APPLY WHAT YOU READ =>
• a. Using the passage on augmented reality headsets, answer each question:
(i) How old is Tim Cook?
(ii) In what year was HoloLens released?
(iii) What uses did Magic Leap shift its focus to?
• b. How would you render this sentence from the passage on augmented reality headsets in Spanish: "Microsoft also has had limited success with HoloLens, a mixed-reality headset released in 2016, although the software maker earlier this year insisted it remains committed to the technology."
• c. Can you carry the passage on augmented reality headsets further, picking up after its final sentence?

PASSAGE SHOWN =>
◇ ◇ ◇ ◇
Apple executives seem likely to avoid referring to the metaverse, given the skepticism that has quickly developed around that term, when they discuss the potential of the company's new headset.
In recent years, Apple CEO Tim Cook has periodically touted augmented reality as technology's next quantum leap, while not setting a specific timeline for when it will gain mass appeal.
“If you look back in a point in time, you know, zoom out to the future and look back, you’ll wonder how you led your life without augmented reality,” Cook, who is 62, said last September while speaking to an audience of students in Italy. “Just like today you wonder how did people like me grow up without the internet. You know, so I think it could be that profound. And it’s not going to be profound overnight.”
The response to virtual, augmented and mixed reality has been decidedly ho-hum so far. Some of the gadgets deploying the technology have even been derisively mocked, with the most notable example being Google's internet-connected glasses released more than a decade ago.
After Google co-founder Sergey Brin initially drummed up excitement about the device by demonstrating an early model's potential “wow factor” with a skydiving stunt staged during a San Francisco tech conference, consumers quickly became turned off to a product that allowed its users to surreptitiously take pictures and video. The backlash became so intense that people who wore the gear became known as “Glassholes,” leading Google to withdraw the product a few years after its debut.
Microsoft also has had limited success with HoloLens, a mixed-reality headset released in 2016, although the software maker earlier this year insisted it remains committed to the technology.
Magic Leap, a startup that stirred excitement with previews of a mixed-reality technology that could conjure the spectacle of a whale breaching through a gymnasium floor, had so much trouble marketing its first headset to consumers in 2018 that it has since shifted its focus to industrial, healthcare and emergency uses.
◇ ◇ ◇ ◇
[Named joint coordinates]
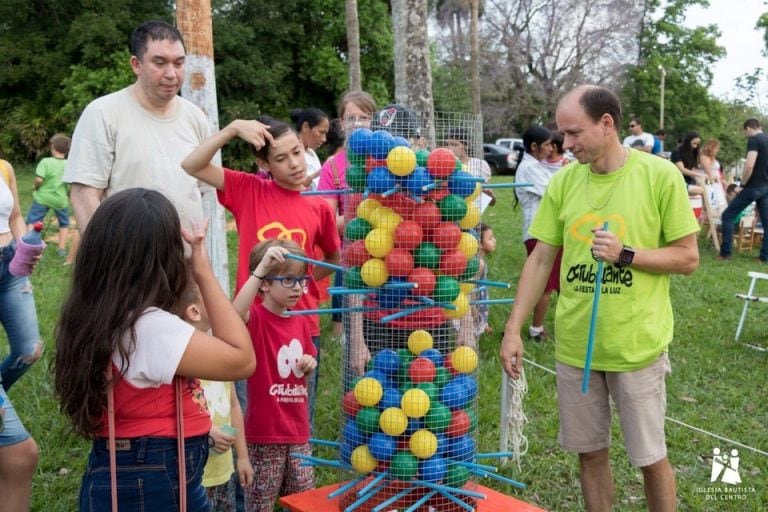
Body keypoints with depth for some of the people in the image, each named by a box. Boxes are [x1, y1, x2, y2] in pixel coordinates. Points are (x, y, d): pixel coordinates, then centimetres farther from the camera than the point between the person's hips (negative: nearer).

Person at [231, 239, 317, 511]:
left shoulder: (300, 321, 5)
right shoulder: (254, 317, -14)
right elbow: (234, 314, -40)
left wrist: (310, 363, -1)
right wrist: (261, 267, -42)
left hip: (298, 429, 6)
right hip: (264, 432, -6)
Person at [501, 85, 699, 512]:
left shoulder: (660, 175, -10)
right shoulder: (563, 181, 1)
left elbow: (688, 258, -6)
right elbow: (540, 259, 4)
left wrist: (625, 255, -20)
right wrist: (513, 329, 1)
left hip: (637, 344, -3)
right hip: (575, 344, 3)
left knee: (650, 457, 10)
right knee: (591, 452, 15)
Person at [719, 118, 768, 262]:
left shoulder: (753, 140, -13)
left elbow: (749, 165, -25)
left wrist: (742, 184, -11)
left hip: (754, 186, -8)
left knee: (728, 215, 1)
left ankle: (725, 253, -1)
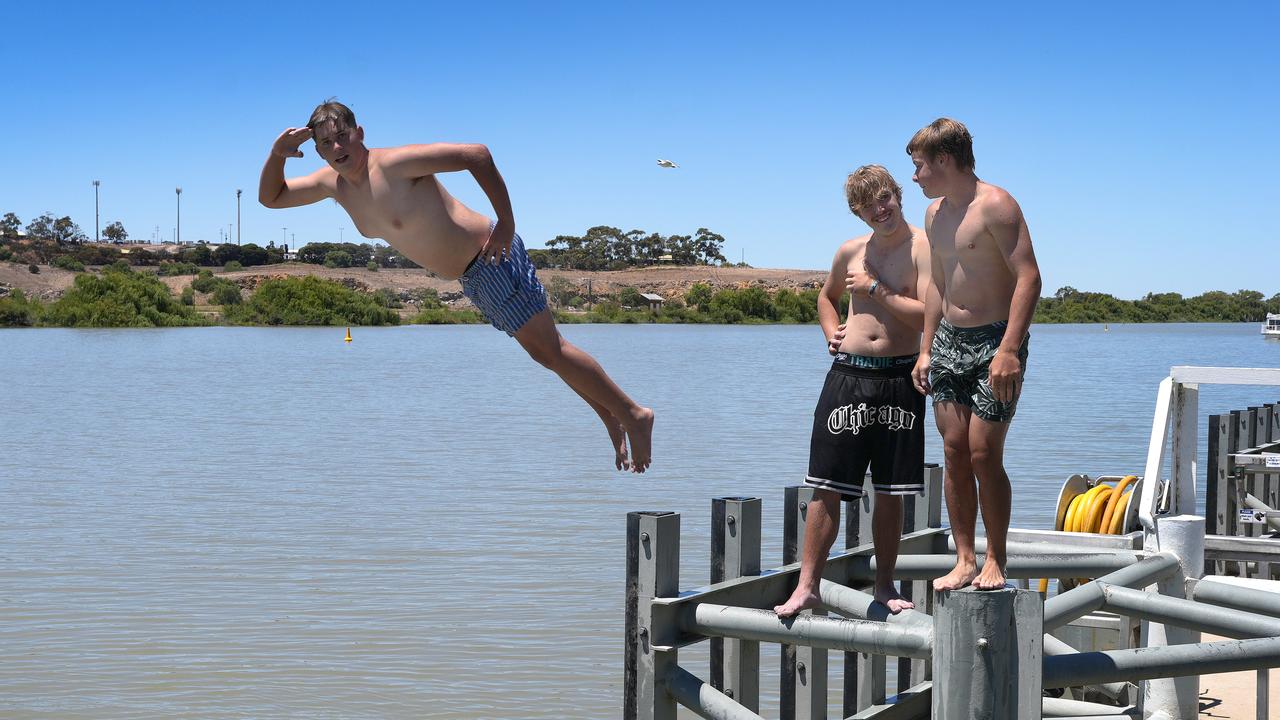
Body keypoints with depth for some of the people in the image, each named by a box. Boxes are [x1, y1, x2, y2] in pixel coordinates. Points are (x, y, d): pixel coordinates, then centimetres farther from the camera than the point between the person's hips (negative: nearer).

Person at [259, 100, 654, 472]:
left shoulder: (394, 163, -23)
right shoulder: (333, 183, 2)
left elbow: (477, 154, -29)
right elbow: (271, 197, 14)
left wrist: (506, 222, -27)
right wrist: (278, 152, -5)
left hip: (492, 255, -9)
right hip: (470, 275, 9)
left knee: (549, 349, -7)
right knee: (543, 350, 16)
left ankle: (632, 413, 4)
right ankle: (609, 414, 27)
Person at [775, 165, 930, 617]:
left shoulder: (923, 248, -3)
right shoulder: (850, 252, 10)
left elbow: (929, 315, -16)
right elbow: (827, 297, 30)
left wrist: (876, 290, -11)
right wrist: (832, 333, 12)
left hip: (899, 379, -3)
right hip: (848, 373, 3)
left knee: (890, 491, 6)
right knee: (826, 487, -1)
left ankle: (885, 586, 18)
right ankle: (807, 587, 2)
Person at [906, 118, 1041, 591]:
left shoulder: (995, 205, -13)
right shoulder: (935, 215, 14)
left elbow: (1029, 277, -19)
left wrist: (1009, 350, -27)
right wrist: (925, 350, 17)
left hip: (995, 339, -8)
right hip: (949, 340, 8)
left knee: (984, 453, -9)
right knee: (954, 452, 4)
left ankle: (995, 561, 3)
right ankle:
◇ ◇ ◇ ◇
TASK RESULTS =>
• a.
(i) 62
(ii) 2016
(iii) Industrial, healthcare and emergency uses

• b. Microsoft también ha tenido un éxito limitado con HoloLens, un visor de realidad mixta lanzado en 2016, aunque el fabricante de software insistió a principios de este año en que sigue comprometido con la tecnología.

• c.
Daniel Diez, Magic Leap's chief transformation officer, said there are four major questions Apple's goggles will have to answer: “What can people do with it? What does this thing look and feel like? Is it comfortable to wear? And how much is it going to cost?”
The anticipation that Apple's goggles are going to sell for several thousand dollars already has dampened expectations for the product. Although he expects Apple's goggles to boast “jaw dropping” technology, Wedbush Securities analyst Dan Ives said he expects the company to sell just 150,000 units during the device's first year on the market — a mere speck in the company's portfolio. By comparison, Apple sells more than 200 million iPhones, its marquee product a year. But the iPhone wasn't an immediate sensation, with sales of fewer than 12 million units in its first full year on the market.
In a move apparently aimed at magnifying the expected price of Apple's goggles, Zuckerberg made a point of saying last week that the next Quest headset will sell for $500, an announcement made four months before Meta Platform plans to showcase the latest device at its tech conference.
Since 2016, the average annual shipments of virtual- and augmented-reality devices have averaged 8.6 million units, according to the research firm CCS Insight. The firm expects sales to remain sluggish this year, with a sales projection of about 11 million of the devices before gradually climbing to 67 million in 2026.
But those forecasts were obviously made before it's known whether Apple might be releasing a product that alters the landscape.
“I would never count out Apple, especially with the consumer market and especially when it comes to finding those killer applications and solutions,” Magic Leap's Diez said. “If someone is going to crack the consumer market early, I wouldn’t be surprised it would be Apple.”